The overall structure of of keyword-spotting algorithms is illustrated below. The input speech signal is first converted to a feature representation, such as MFCCs, which are fed to a neural network, and the output is the likelihood of each keyword.
Adapted from [Zhang et al., 2017]
In other words, keyword and wake-word spotters have a small set of accepted keywords, which are hard-coded into the software. If we have N possible keywords, then the neural network has N outputs corresponding to the probability that the input is each of those keywords. The output is then thresholded such that that keyword is chosen which has the largest probability.
The choice of structure for the neural network is highly dependent on the device constraints as well as the objective, operating environment and context of the application.
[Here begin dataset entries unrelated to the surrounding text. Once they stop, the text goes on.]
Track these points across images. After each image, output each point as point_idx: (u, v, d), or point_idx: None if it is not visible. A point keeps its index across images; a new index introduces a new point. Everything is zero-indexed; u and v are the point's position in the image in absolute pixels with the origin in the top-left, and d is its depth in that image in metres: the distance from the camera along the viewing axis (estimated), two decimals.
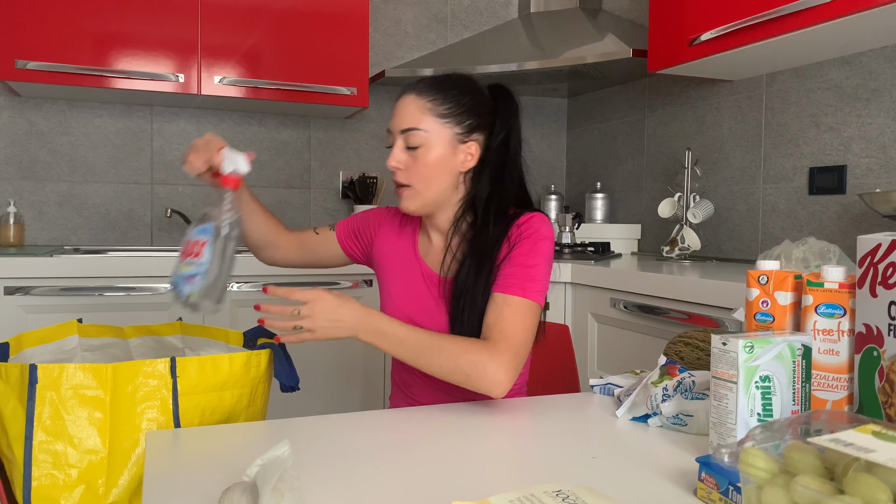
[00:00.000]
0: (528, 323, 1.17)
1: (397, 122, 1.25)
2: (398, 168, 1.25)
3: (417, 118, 1.23)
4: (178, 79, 2.50)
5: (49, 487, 1.02)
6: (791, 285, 0.87)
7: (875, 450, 0.52)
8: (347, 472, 0.78)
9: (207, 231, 1.10)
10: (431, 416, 1.04)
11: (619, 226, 2.82)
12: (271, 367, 1.19)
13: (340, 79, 2.68)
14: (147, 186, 2.82)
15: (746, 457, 0.57)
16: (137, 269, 2.21)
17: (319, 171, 3.05)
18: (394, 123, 1.26)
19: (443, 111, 1.24)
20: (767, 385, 0.78)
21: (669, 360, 1.03)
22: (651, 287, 1.84)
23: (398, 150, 1.25)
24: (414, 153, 1.24)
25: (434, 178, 1.24)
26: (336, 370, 2.46)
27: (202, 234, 1.10)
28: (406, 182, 1.25)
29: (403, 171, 1.25)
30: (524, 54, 2.70)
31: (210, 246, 1.09)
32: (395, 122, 1.26)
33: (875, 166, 1.97)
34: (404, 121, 1.24)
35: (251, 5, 2.58)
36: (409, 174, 1.24)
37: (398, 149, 1.25)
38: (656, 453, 0.86)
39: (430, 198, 1.26)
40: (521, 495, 0.62)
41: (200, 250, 1.08)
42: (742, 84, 2.40)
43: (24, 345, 1.26)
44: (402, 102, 1.26)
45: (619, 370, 1.96)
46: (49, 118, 2.69)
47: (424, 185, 1.25)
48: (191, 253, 1.09)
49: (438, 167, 1.24)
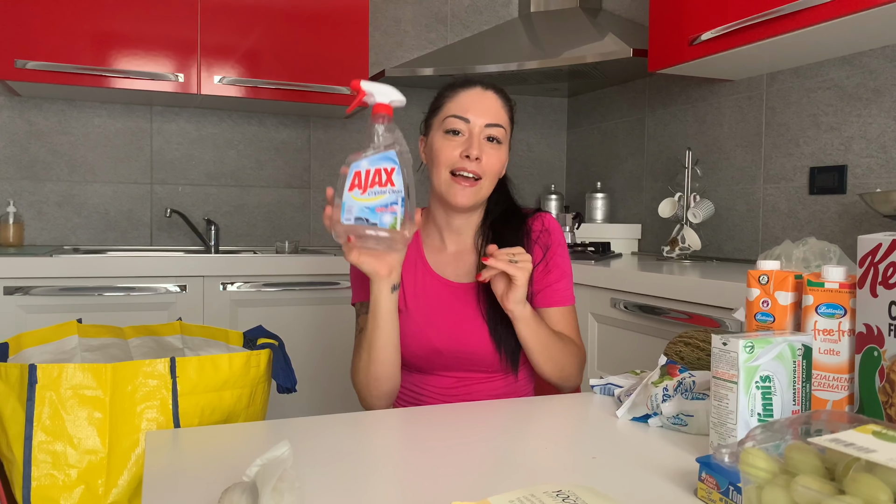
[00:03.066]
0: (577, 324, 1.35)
1: (480, 114, 1.22)
2: (478, 158, 1.21)
3: (502, 115, 1.25)
4: (178, 78, 2.50)
5: (49, 487, 1.02)
6: (791, 285, 0.87)
7: (875, 450, 0.52)
8: (347, 472, 0.78)
9: (390, 159, 1.03)
10: (431, 415, 1.04)
11: (620, 226, 2.82)
12: (271, 367, 1.19)
13: (340, 78, 2.68)
14: (147, 186, 2.82)
15: (747, 457, 0.57)
16: (137, 269, 2.21)
17: (319, 171, 3.05)
18: (473, 114, 1.22)
19: (511, 115, 1.29)
20: (768, 385, 0.78)
21: (670, 360, 1.02)
22: (651, 287, 1.84)
23: (482, 143, 1.22)
24: (489, 146, 1.23)
25: (495, 176, 1.26)
26: (336, 370, 2.46)
27: (385, 162, 1.02)
28: (480, 174, 1.22)
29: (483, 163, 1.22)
30: (524, 54, 2.70)
31: (399, 172, 1.03)
32: (474, 112, 1.22)
33: (875, 166, 1.97)
34: (490, 114, 1.23)
35: (251, 5, 2.58)
36: (482, 166, 1.22)
37: (481, 140, 1.22)
38: (656, 453, 0.85)
39: (483, 195, 1.26)
40: (521, 495, 0.62)
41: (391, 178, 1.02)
42: (742, 84, 2.39)
43: (23, 345, 1.26)
44: (483, 97, 1.24)
45: (619, 370, 1.96)
46: (49, 118, 2.69)
47: (489, 182, 1.25)
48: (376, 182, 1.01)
49: (501, 166, 1.27)
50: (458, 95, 1.25)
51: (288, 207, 3.01)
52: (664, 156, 2.76)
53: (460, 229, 1.30)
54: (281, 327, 2.32)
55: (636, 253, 2.79)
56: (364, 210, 1.02)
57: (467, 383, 1.29)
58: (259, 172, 2.96)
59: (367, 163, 1.02)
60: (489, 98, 1.24)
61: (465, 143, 1.22)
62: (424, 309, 1.27)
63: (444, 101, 1.26)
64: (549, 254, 1.30)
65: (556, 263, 1.30)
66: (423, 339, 1.25)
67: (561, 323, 1.29)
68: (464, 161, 1.21)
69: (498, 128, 1.23)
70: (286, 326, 2.36)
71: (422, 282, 1.29)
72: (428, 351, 1.26)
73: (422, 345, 1.26)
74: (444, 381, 1.29)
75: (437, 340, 1.25)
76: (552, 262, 1.30)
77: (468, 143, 1.21)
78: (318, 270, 2.41)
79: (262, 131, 2.97)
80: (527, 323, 1.18)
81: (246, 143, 2.94)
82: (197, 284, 2.29)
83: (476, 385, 1.29)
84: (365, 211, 1.01)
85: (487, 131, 1.22)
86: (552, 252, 1.30)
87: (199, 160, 2.89)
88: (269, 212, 2.98)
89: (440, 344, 1.25)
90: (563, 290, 1.30)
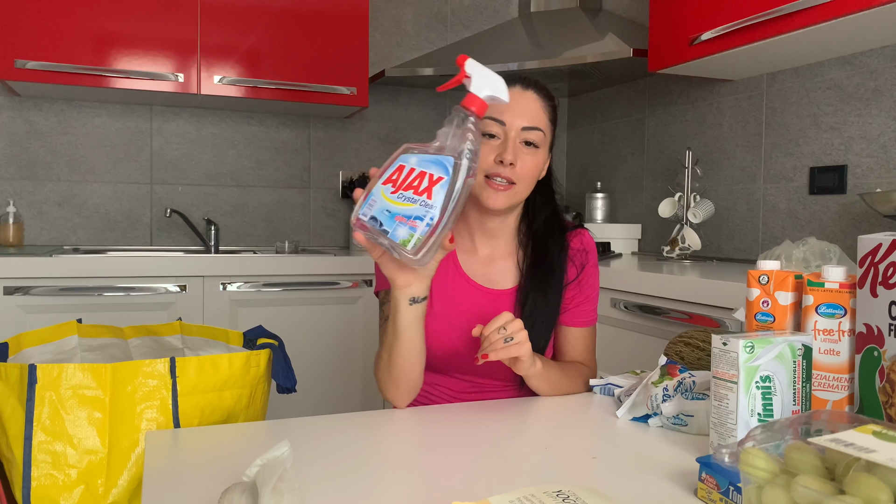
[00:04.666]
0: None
1: (518, 116, 1.17)
2: (512, 164, 1.16)
3: (540, 118, 1.19)
4: (178, 78, 2.50)
5: (48, 487, 1.02)
6: (791, 285, 0.87)
7: (875, 450, 0.52)
8: (347, 472, 0.78)
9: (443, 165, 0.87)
10: (431, 416, 1.04)
11: (620, 226, 2.81)
12: (271, 367, 1.19)
13: (340, 78, 2.68)
14: (146, 186, 2.82)
15: (747, 457, 0.57)
16: (137, 269, 2.21)
17: (319, 171, 3.05)
18: (510, 116, 1.16)
19: (552, 116, 1.22)
20: (768, 385, 0.78)
21: (670, 360, 1.02)
22: (651, 287, 1.84)
23: (517, 147, 1.17)
24: (525, 151, 1.18)
25: (532, 180, 1.21)
26: (336, 370, 2.46)
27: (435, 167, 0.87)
28: (515, 179, 1.17)
29: (517, 168, 1.17)
30: (524, 54, 2.70)
31: (444, 186, 0.86)
32: (512, 115, 1.16)
33: (876, 166, 1.97)
34: (527, 117, 1.18)
35: (251, 5, 2.58)
36: (516, 171, 1.17)
37: (516, 145, 1.17)
38: (656, 453, 0.85)
39: (519, 199, 1.21)
40: (521, 495, 0.62)
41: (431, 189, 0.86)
42: (742, 84, 2.39)
43: (23, 345, 1.26)
44: (522, 97, 1.18)
45: (619, 370, 1.96)
46: (48, 118, 2.69)
47: (524, 187, 1.19)
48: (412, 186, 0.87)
49: (538, 171, 1.21)
50: None
51: (288, 207, 3.01)
52: (664, 156, 2.76)
53: (494, 232, 1.26)
54: (281, 327, 2.32)
55: (636, 253, 2.78)
56: (383, 212, 0.88)
57: (480, 389, 1.27)
58: (259, 172, 2.96)
59: (416, 160, 0.88)
60: (528, 99, 1.18)
61: (500, 146, 1.16)
62: (450, 309, 1.23)
63: None
64: (583, 274, 1.29)
65: (589, 284, 1.29)
66: (446, 339, 1.22)
67: (578, 344, 1.29)
68: (497, 167, 1.15)
69: (535, 131, 1.17)
70: (286, 326, 2.36)
71: (451, 282, 1.25)
72: (449, 352, 1.23)
73: (443, 345, 1.22)
74: (458, 383, 1.27)
75: (460, 343, 1.23)
76: (585, 282, 1.29)
77: (503, 147, 1.16)
78: (318, 270, 2.40)
79: (262, 131, 2.97)
80: (539, 376, 1.15)
81: (246, 143, 2.94)
82: (197, 284, 2.29)
83: (489, 393, 1.27)
84: (383, 213, 0.88)
85: (524, 135, 1.17)
86: (586, 272, 1.29)
87: (199, 160, 2.88)
88: (269, 212, 2.98)
89: (462, 347, 1.23)
90: (588, 312, 1.30)
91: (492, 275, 1.26)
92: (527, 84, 1.20)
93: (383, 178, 0.88)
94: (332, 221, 3.08)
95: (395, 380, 1.12)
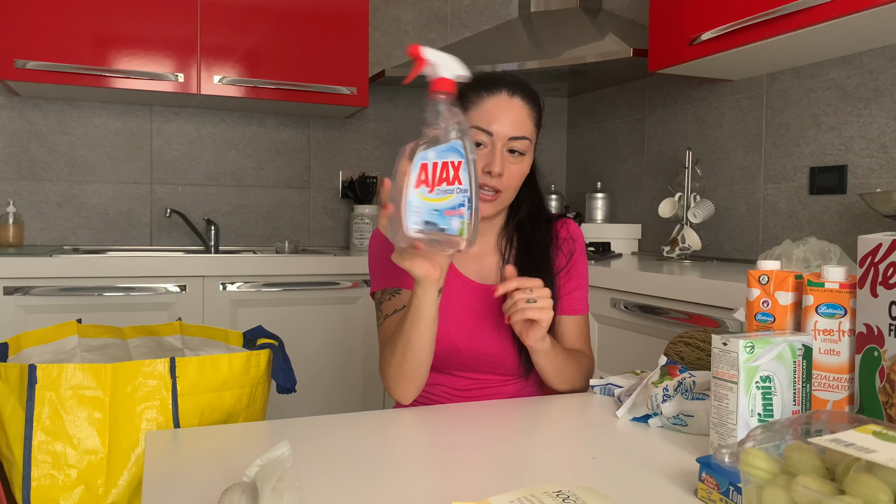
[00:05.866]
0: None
1: (505, 125, 1.17)
2: (500, 174, 1.17)
3: (526, 125, 1.19)
4: (178, 78, 2.50)
5: (48, 488, 1.02)
6: (792, 285, 0.87)
7: (876, 450, 0.52)
8: (347, 472, 0.78)
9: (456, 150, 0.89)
10: (431, 416, 1.04)
11: (620, 226, 2.81)
12: (270, 367, 1.19)
13: (340, 78, 2.68)
14: (146, 186, 2.82)
15: (747, 457, 0.57)
16: (137, 270, 2.21)
17: (319, 171, 3.05)
18: (497, 126, 1.17)
19: (537, 120, 1.23)
20: (768, 385, 0.78)
21: (670, 360, 1.02)
22: (651, 287, 1.84)
23: (504, 157, 1.17)
24: (512, 160, 1.18)
25: (518, 186, 1.22)
26: (336, 370, 2.46)
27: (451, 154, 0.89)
28: (501, 188, 1.18)
29: (503, 177, 1.18)
30: (524, 54, 2.70)
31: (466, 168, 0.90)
32: (499, 124, 1.17)
33: (876, 166, 1.97)
34: (515, 127, 1.18)
35: (251, 5, 2.58)
36: (503, 180, 1.18)
37: (503, 154, 1.17)
38: (656, 454, 0.85)
39: (506, 204, 1.23)
40: (521, 495, 0.62)
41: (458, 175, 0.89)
42: (742, 84, 2.39)
43: (23, 345, 1.26)
44: (509, 105, 1.18)
45: (619, 370, 1.96)
46: (48, 118, 2.69)
47: (511, 193, 1.22)
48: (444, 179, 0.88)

Usually the structure is a deep neural network featuring some recurrent, convolutional and long-short term memory (LSTM) components.
A central challenge in training keyword spotting algorithms is finding and choosing training data. To get good quality, you would typically need several tens of thousands of utterances of the keywords, spoken by a large range of different speakers and in different environments. For example the “Speech Commands Dataset” by Google has 65.000 utterances of 30 short words. However, the choice of keywords is naturally dependent on those functions that the keyword spotter should activate, or the desired wake-word. For real-world applications we therefore often cannot use pre-collected datasets, but have to collect our own. You can just imagine the workload required to collect 65.000 utterances from over a thousand speakers!